*** Supplied records

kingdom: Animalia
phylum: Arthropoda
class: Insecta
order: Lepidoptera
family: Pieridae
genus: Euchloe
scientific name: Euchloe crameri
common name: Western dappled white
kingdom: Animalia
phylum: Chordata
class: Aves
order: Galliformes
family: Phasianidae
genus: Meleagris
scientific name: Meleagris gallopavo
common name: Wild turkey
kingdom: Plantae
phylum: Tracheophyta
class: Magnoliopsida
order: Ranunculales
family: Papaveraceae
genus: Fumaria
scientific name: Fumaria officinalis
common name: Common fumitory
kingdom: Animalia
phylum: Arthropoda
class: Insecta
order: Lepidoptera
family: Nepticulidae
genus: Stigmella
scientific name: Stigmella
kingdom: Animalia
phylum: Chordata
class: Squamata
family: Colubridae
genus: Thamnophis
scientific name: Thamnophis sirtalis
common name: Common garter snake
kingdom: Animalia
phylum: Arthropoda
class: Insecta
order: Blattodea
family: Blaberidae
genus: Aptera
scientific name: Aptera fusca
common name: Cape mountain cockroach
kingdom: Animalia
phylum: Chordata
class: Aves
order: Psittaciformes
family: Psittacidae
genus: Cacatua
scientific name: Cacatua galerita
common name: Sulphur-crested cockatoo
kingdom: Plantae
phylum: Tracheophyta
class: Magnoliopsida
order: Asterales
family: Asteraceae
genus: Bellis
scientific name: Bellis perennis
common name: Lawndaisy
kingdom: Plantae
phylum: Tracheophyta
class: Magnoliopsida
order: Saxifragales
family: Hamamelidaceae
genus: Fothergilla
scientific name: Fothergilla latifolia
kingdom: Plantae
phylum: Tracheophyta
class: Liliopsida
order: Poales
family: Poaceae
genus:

******

• **Instruction**
Could you relabel "scientific name" as "species" in the lines from the one with "genus: Bellis" through the end of the records, writing out only those lines and keeping everything else unchanged?

• **Finished exercise**
genus: Bellis
species: Bellis perennis
common name: Lawndaisy
kingdom: Plantae
phylum: Tracheophyta
class: Magnoliopsida
order: Saxifragales
family: Hamamelidaceae
genus: Fothergilla
species: Fothergilla latifolia
kingdom: Plantae
phylum: Tracheophyta
class: Liliopsida
order: Poales
family: Poaceae
genus:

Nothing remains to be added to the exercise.